Note: **In 1QFY10 no of shares has been adjusted for sub-division of equity shares of Rs 10 each into 10 equity shares of Rs 1 each and issue of bonus shares in the ratio of 1:1.

What has driven performance in 1QFY10?
  • Madras Cements reported a topline growth of 24.9 YoY during 1QFY10. Delayed monsoons and ongoing infrastructure activity has sustained the demand for the commodity. Madras Cements does not publish volume numbers and hence it is difficult to comment on the same. However, the company is a major player in the southern region, which is facing logistics issues. Moreover, due to elections in Tamil Nadu and power cuts in this region cement manufacturers were unable to utilize capacity optimally. The company’s three plants are situated in Tamil Nadu, the region that reported flat growth, while the Southern region as a whole has reported nearly 5% YoY growth in volumes.
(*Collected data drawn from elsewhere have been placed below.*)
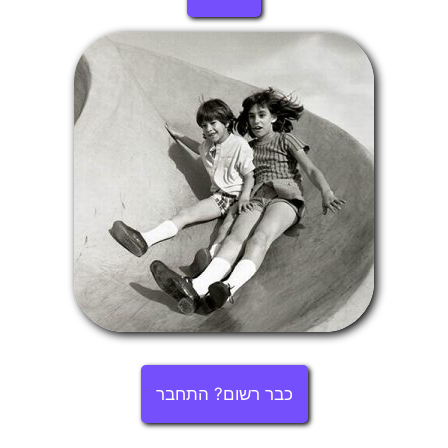
כבר רשום? התחבר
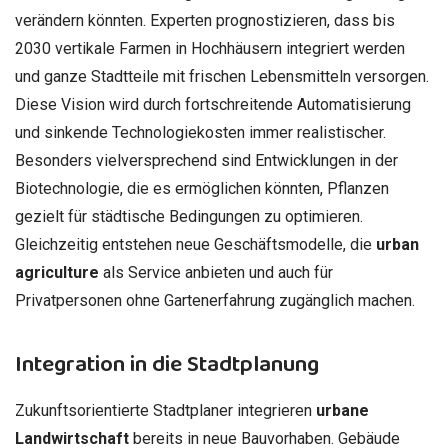
verändern könnten. Experten prognostizieren, dass bis
2030 vertikale Farmen in Hochhäusern integriert werden
und ganze Stadtteile mit frischen Lebensmitteln versorgen.
Diese Vision wird durch fortschreitende Automatisierung
und sinkende Technologiekosten immer realistischer.
Besonders vielversprechend sind Entwicklungen in der
Biotechnologie, die es ermöglichen könnten, Pflanzen
gezielt für städtische Bedingungen zu optimieren.
Gleichzeitig entstehen neue Geschäftsmodelle, die
urban
agriculture
als Service anbieten und auch für
Privatpersonen ohne Gartenerfahrung zugänglich machen.
Integration in die Stadtplanung
Zukunftsorientierte Stadtplaner integrieren
urbane
Landwirtschaft
bereits in neue Bauvorhaben. Gebäude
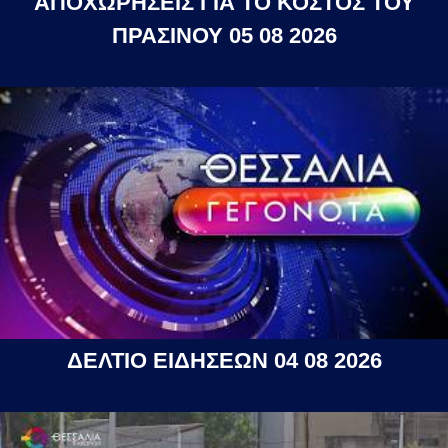
ΑΠΟΧΩΡΗΣΕΙΣ ΓΙΑ ΤΟ ΚΟΣΤΟΣ ΤΟΥ
ΠΡΑΣΙΝΟΥ 05 08 2026
ΔΕΛΤΙΟ ΕΙΔΗΣΕΩΝ 04 08 2026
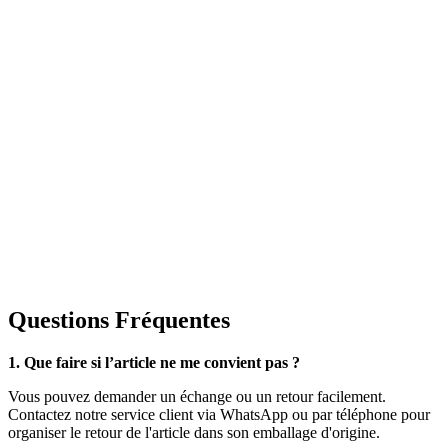
Questions Fréquentes
1. Que faire si l’article ne me convient pas ?
Vous pouvez demander un échange ou un retour facilement.
Contactez notre service client via WhatsApp ou par téléphone pour
organiser le retour de l'article dans son emballage d'origine.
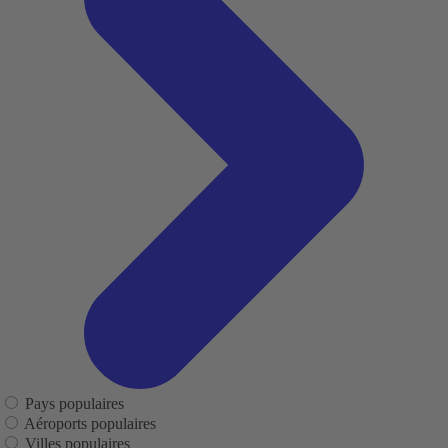
Pays populaires
Aéroports populaires
Villes populaires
Thus, it looks like that the growth has primarily been driven by firm cement prices.

    Cost break-up
    (Rs m) 1QFY09 1QFY10 Change
    Raw material consumed 894 1154 29.1%
    Staff costs 221 327 48.4%
    Power & Fuel 1268 1408 11.1%
    Transportation & handling 878 1155 31.5%
    Other expenditure 661 746 12.8%
    Total expenses 3,921 4,790 22.2%

  • Crude prices cooled off towards the end of CY08. The benefit of the same has started flowing in, as the companies within the industry have cleared out the earlier high cost inventory. Despite this, the overall cost of operations has gone up 22.2% YoY on account of higher raw material costs (gypsum, coal, etc). Slower growth in cost of operation in comparison to topline resulted in 1.4% expansion in operating margins.

  • While operating profits reported 29.6% YoY growth, net profits growth was capped at 21% YoY largely on account of higher interest expenses and depreciation charges. The same is on the higher side as the company has expanded its capacity in 4QFY09 to 10 MTPA.

What to expect?
Madras Cements has achieved its capacity expansion target and as of now has no other capacity expansion plans. The expansion plan would not only help Madras Cements to cater to the increasing demand for the commodity, but will also help it sustain its market share. While this is a positive from a long-term perspective, in the medium term the company is expected to witness pressure on margins on account of higher interest and depreciation costs. Further, as the planned capacities become operational, the high realisations witnessed at present are not likely to be sustained.

At the current price of Rs 115, the stock is fairly valued at an EV/ton of little over Rs 3,800 as per our FY12 estimates and hence investors should practice caution while investing in the stock. We shall soon update our research report on the company.